Thursday, April 28, 2011

Music Business/Law Tips - "Name" (Part 2)

B. There could be a question as to who owns the name between two, or more, different groups who all perform under the same name. The actual ownership is usually decided by which artist performed under (i.e., used) the name first. However, there is a legal term called "secondary meaning" which could override first use. A secondary meaning is when the public identifies a name with a particular artist. The Rolling Stones are a good example. There is no question as to who this name refers to. It could be that another act using the name the Rolling Stones was around first, but the public identification is with the famous group. If the artist is just starting out and finds itself in a situation where there is a rival claim to the name, it is probably better to change the name early on to avoid legal hassles.

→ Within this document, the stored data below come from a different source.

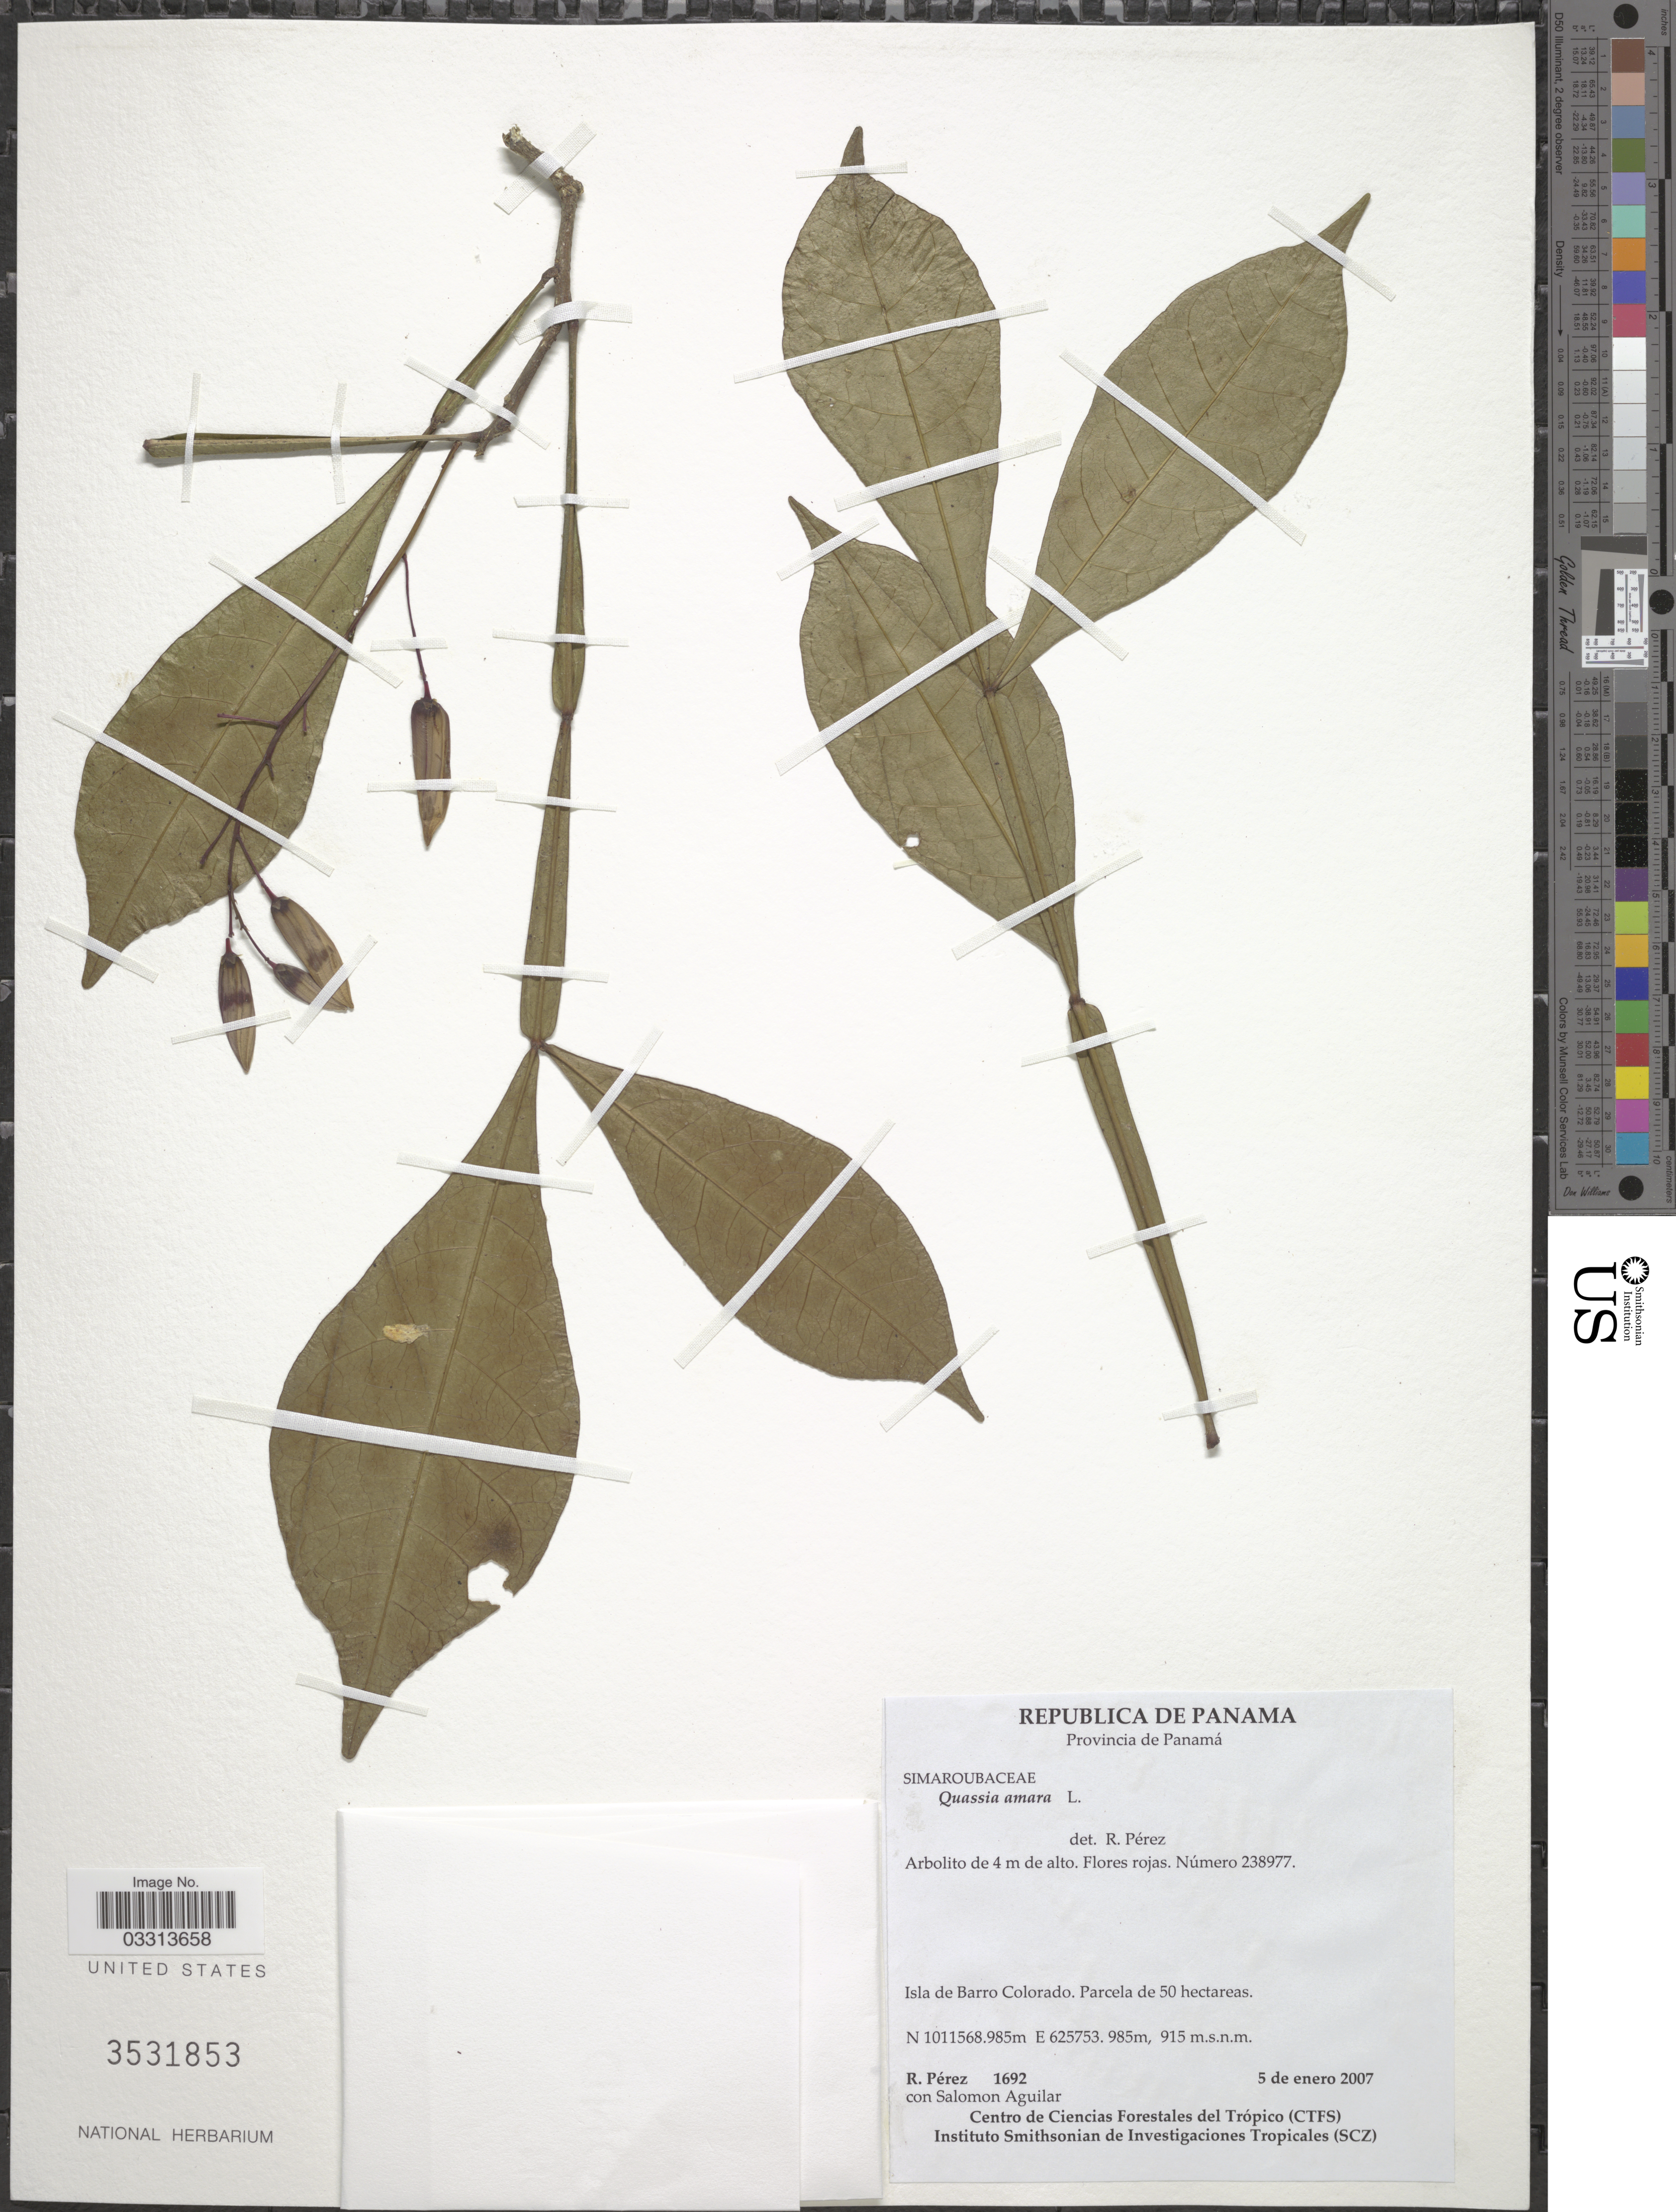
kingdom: Plantae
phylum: Tracheophyta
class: Magnoliopsida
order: Sapindales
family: Simaroubaceae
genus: Quassia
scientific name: Quassia amara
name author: L.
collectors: R. Perez & S. Aguilar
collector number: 1692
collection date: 2007-01-05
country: Panama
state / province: Panamá Oeste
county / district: Canal Zone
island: Barro Colorado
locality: Isla de Barro Colorado.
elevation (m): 915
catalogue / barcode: US 3531853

C. There could be a question as to who owns the name between the members of a group. This becomes a problem if a member leaves or the group breaks up. It is advisable for the group to enter into a partnership agreement, or form a corporation, so that this issue is dealt with in advance.

An artist should also be wary of any record label that attempts in the contract to have ownership rights in the name transferred to the label. The artist must refuse this request because it is unfair for the label to benefit from owning a name that the artist created and developed.

In conclusion, a name is very important and great care should be taken in selecting it, protecting it and clarifying ownership in it.

Ben McLane Esq

Tuesday, April 19, 2011

Music Business/Law Tips - "Name" (Part 1)

The professional name that an artist performs under is a valuable commodity to both the artist and to any record company that releases the artist. Both the artist and the record company should be concerned that the name is protected, and that the rights in the name are reserved and understood. Usually, a record contract will have provisions dealing with the name, whether it is the artist's real name or a professional name. This article will discuss some of the common problems surrounding names.

The record label will essentially be concerned with two aspects of the name. First, the label will demand that the artist warrant and represent that the name used by the artist is in fact owned by the artist. Second, the label will demand that the artist grant to the label the right to use the name for publicity and promotion of the artist's recordings.

Often, the ownership of the name is disputed. There are three common scenarios:

A. There could be a question as to who owns the name between the artist and a third party (i.e., producer, production company, label, manager). In these situations, there is usually a contract between the artist and the third party that sets forth who in fact owns the name.

[part 2 next time]

Ben McLane Esq

Tuesday, April 12, 2011

Music Business/Law Tips - "Merchandising" (Part 2)

Term. This period is usually one or more years, or until the advance is recouped. The artist should make sure it has the right to repay the advance so that the deal does not drag on if sales are slow. The merchandiser will want to have a sell-off period (generally six months) after the deal ends in order to finish selling the goods that were manufactured. However, there should be no right to manufacture any further items.

Territory. The territory can be worldwide or rights can be licensed on a region by region basis.

Creative Control. The artist should insist that it has approval over any artwork which will be marketed so that shoddy or negative merchandise does not enter the marketplace.

The sale of merchandise can be very lucrative depending upon the type of artist because some forms of music lend themselves better to the sale of merchandise. Yet, since most popular artists will enter into some type of merchandising agreement, knowledge of the parameters of the contract will help ensure a fair deal.

Ben McLane Esq

Tuesday, April 5, 2011

Music Business/Law Tips - "Merchandising" (Part 1)

Signed artists, as well as unsigned artists that tour and have a strong following, can make a considerable amount of money by selling merchandise such as T-shirts, jackets, buttons, bumper stickers, posters, etc.

When an artist is preparing to tour, the artist will enter into a merchandising agreement with a merchandiser. The artist licenses to the merchandiser the right to use the artist's name, likeness or logo for the manufacture and sale of merchandise. In exchange for the license, the merchandiser pays the artist a royalty on the goods sold. Artists and their representatives beware because many record companies try to obtain the exclusive merchandising rights to the artist when the artist signs a recording contract.

The merchandising agreement consists of a few basic deal points:

Royalty. The royalty will either be a percentage of the gross sales of the item sold (usually from 25%-50%), or it will be in the form of a flat fee per unit sold.

Advances. Although the amount of the advance depends upon the stature of the artist, it can range anywhere from $0 to over $1,000,000. As with record royalties, merchandising advances are recoupable from royalties.